Support the online document of OpenMixup (built on Read the Docs).
Provide README and update configs for self-supervised and supervised methods.
Support new contrastive learning method (Barlow Twins) and Masked Image Modeling (MIM) methods (MAE, SimMIM, MaskFeat, CAE, A2MIM).
Support new backbone networks (ConvMixer, DenseNet, MLPMixer, ResNeSt, PoolFormer, UniFormer, VAN).
Support new Fine-tuing method (HCR).
Support new mixup augmentation methods (SmoothMix, GridMix).
Support more regression losses (Charbonnier loss, Focal Frequency loss, Focal L1/L2 loss, Balanced L1 loss, Balanced MSE loss).
Support more regression metrics (regression errors and correlations) and the regression dataset.
Support more reweight classification losses (Gradient Harmonized loss, Varifocal Focal Loss) from MMDetection.
Model Zoos and lists of Awesome Mixups have been updated.

Bug Fixes

Refactor code structures of openmixup.models.utils and support more network layers.
Fix the bug of DropPath (using stochastic depth rule) in ResNet for RSB A1/A2 training settings.
Fix bugs in self-supervised classification benchmarks (configs and implementations of VisionTransformer).
Update INSTALL.md.
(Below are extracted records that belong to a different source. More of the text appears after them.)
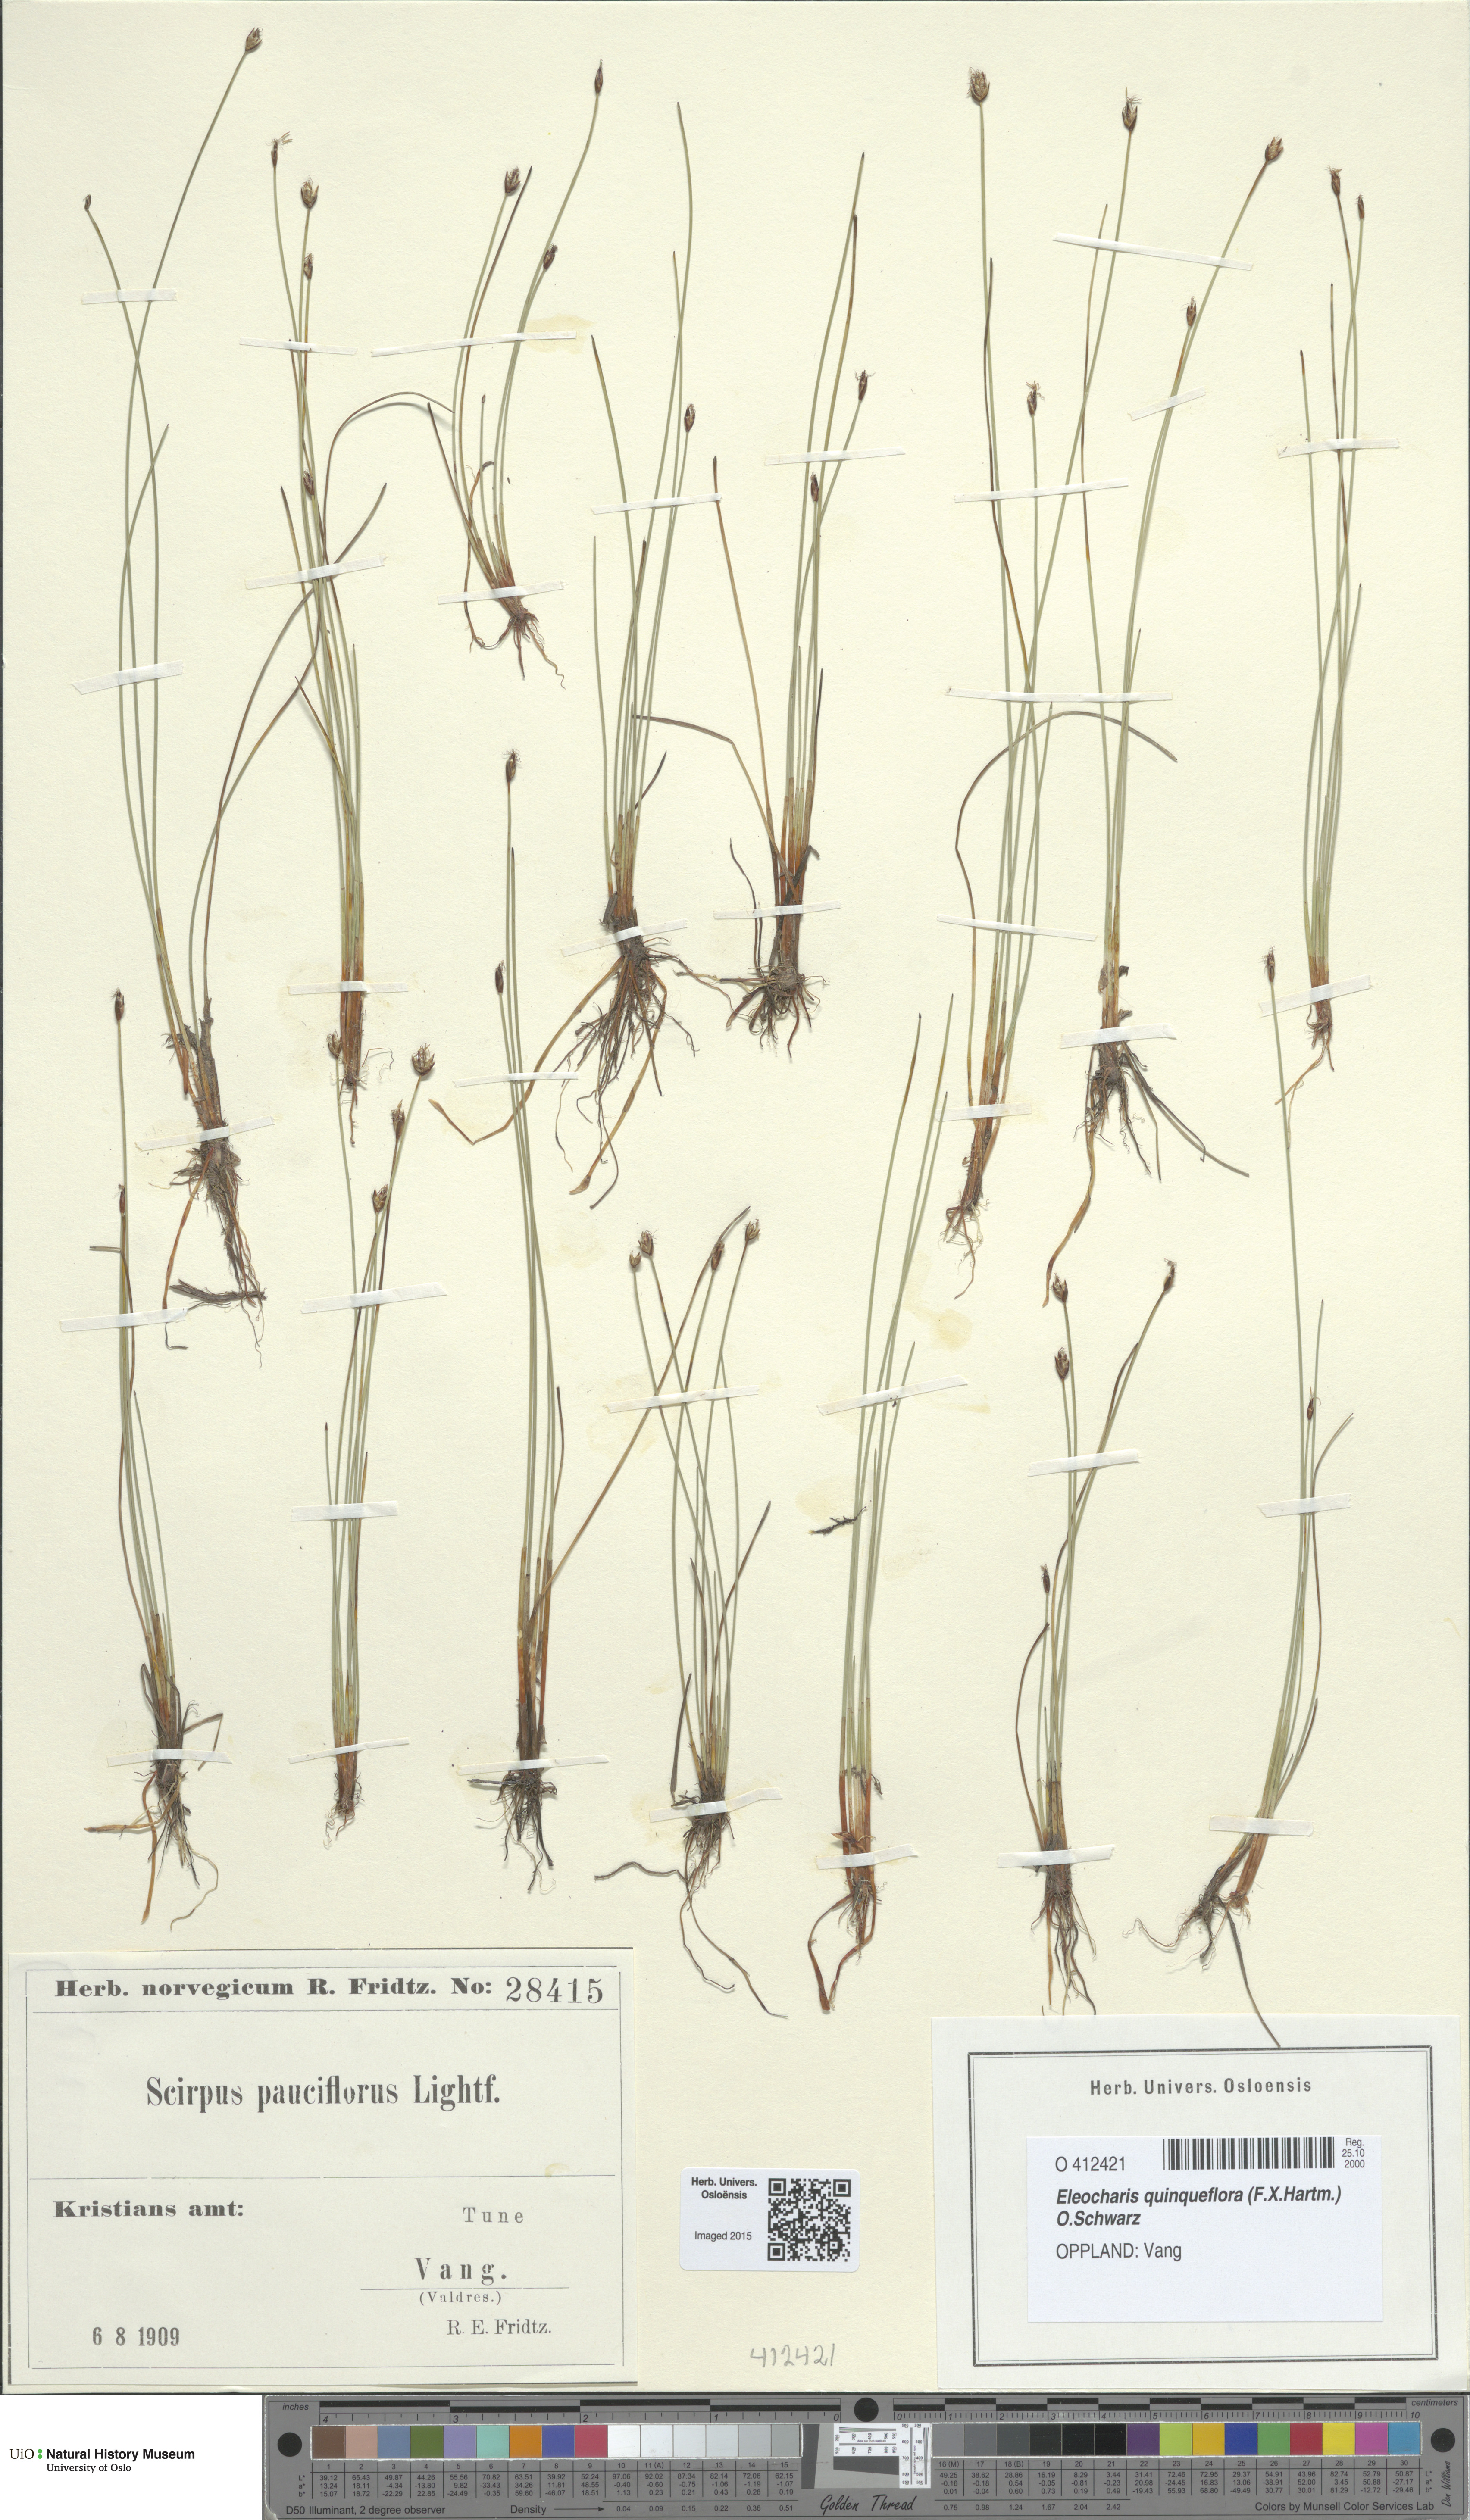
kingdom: Plantae
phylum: Tracheophyta
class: Liliopsida
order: Poales
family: Cyperaceae
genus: Eleocharis
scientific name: Eleocharis quinqueflora
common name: Few-flowered spike-rush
We suggest you install PyTorch 1.8 or higher and mmcv-full for better usage of this repo. Since PyTorch 1.8 has bugs in AdamW optimizer, do not use PyTorch 1.8 to fine-tune ViT-based methods.
Fix bugs in PreciseBNHook (update all BN stats) and RepeatSampler (set sync_random_seed) for RSB A1/A2.
Fix bugs in regression metrics, MIM dataset, and benchmark configs. Notice that only l1_loss is supported by FP16 training, other regression losses (e.g., MSE and Smooth_L1 losses) will cause NAN when the target and prediction are not normalized in FP16 training.

release

2 years ago

Highlights

Support various popular backbones (ConvNets and ViTs), various image datasets, popular mixup methods, and benchmarks for supervised learning. Config files are available (reorganized).
Support popular self-supervised methods (e.g., BYOL, MoCo.V3, MAE, SimMIM) on both large-scale and small-scale datasets, and self-supervised benchmarks (merged from MMSelfSup). Config files are available (reorganized).
Support analyzing tools for self-supervised learning (kNN/SVM/linear metrics and t-SNE/UMAP visualization).
Convenient usage of configs: fast configs generation by 'auto_train.py' and configs inheriting (MMCV).
Support mixed-precision training (NVIDIA Apex or MMCV Apex) for all methods.
Model Zoos and lists of Awesome Mixups have been released.

Bug Fixes

Done code refactoring follows MMSelfSup and MMClassification #3.
Fix mixed-precision training overflow (NAN & INF in supervised mixup methods).
Fix fine-tuning settings (ViT and Swin Transformer) as MMSelfsup.